Goodman continued to enliven her paintings with dimension, using heavy wall paste at Chouinard Art Institute (CAL ARTS) in California. Trained in the style of representational art in the ‘60s, Goodman was invited to show several of her pieces at the Iron Butterfly Gallery in southern New Jersey along with paintings exhibited in galleries and furniture showrooms in Los Angeles, California. After college, Goodman shifted her interest from painting canvases to women’s faces. 

At twenty-one, she was the resident makeup artist with Betty Milne Modeling Agency in Toronto, a subsidiary of Wilhelmina Models. As the lead make up artist, she was called upon to get model's camera-ready for international magazine shoots and billboards. Working in the industry, she learned that many women, top models included, had facial inferiority complexes. This led to a 30-year career to inspire all women to appreciate their given beauty. Goodman devised workshops and support groups in the United States and Canada. She shared her personal story with women to promote her beauty philosophy of facial acceptance. This message spread on national talk shows, radio, women’s magazines and other publications including The New York Times. ​During those years, she did not paint. Instead, she wrote a memoir and two screenplays centered around her personal story to continue her mission to empower women to accept and value themselves. 

In 2012, in the middle of inciting a Hollywood agent's interest in her second screenplay, Goodman contracted Lyme disease, which weakened her hands and affected her ability to write. Fighting a severe depression, Goodman discovered she could hold a palette knife. This led to a master class at the Art Students League with renowned abstract expressionist Larry Poon. There she fused her canvases and built dimension with various mediums -- pastes, sand, glosses, paper towels, and acrylic skins. Shortly after, her work was shown in galleries in New York City. Goodman also was granted the opportunity to teach abstract expressionism at the Morris Museum in Morristown, New Jersey.

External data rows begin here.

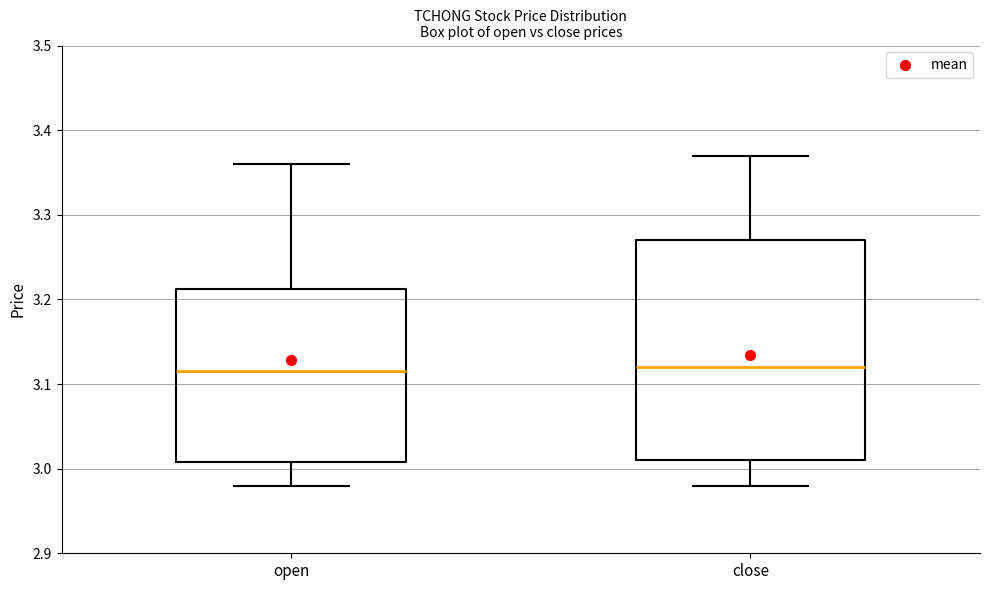

Reading left to right, read every box against the y-axis: the position of its median line, the range the box covers, and the ends of its whiskers. The values are not printed on the chart, so give them approximately, as read against the axis.

open: median 3.12, box 3.01 to 3.21, whiskers 2.98 to 3.36
close: median 3.12, box 3.01 to 3.27, whiskers 2.98 to 3.37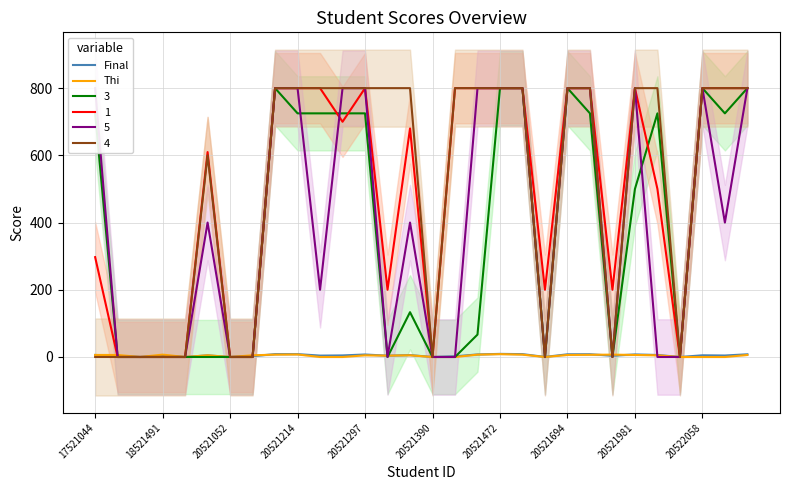

How many interior local valleys does the Final series have?

10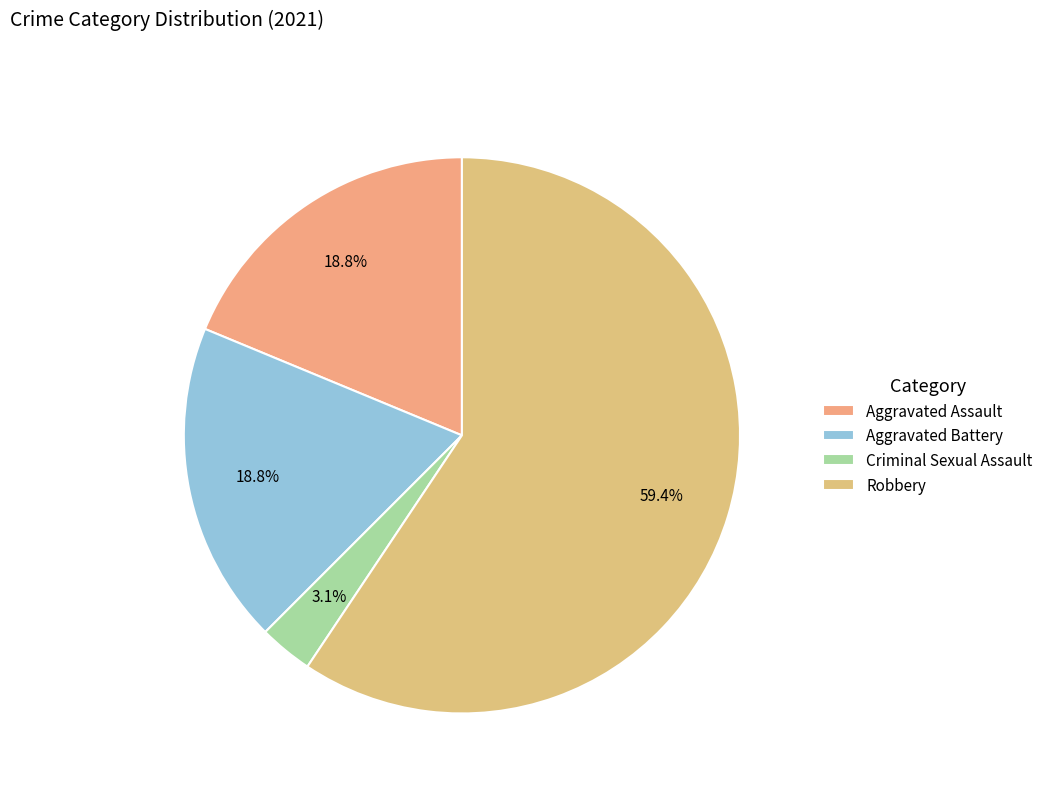

What percentage is the Aggravated Assault slice, to the nearest percent?

19%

A resident of southern Florida since 2015, she is the former Educational Fund Chair for the Delray Art League, Co-Chair of the Art Program for the Boca Raton Branch of the National League of American Pen Women, and Scholarship Coordinator of the National Association of Women Artists. Goodman runs workshops on her techniques and teaches art in Florida and the surrounding area. A former teacher at Old School Square’s Creative Art School, she continues to teach online classes in abstract expressionism for beginner to advanced students.

An invited speaker for organizations across the east coast, Goodman will be presenting a workshop on acrylic skins at the State Conference for the Florida chapter of the National League of American Pen Women in October 2023. 

Goodman’s work is in private collections internationally.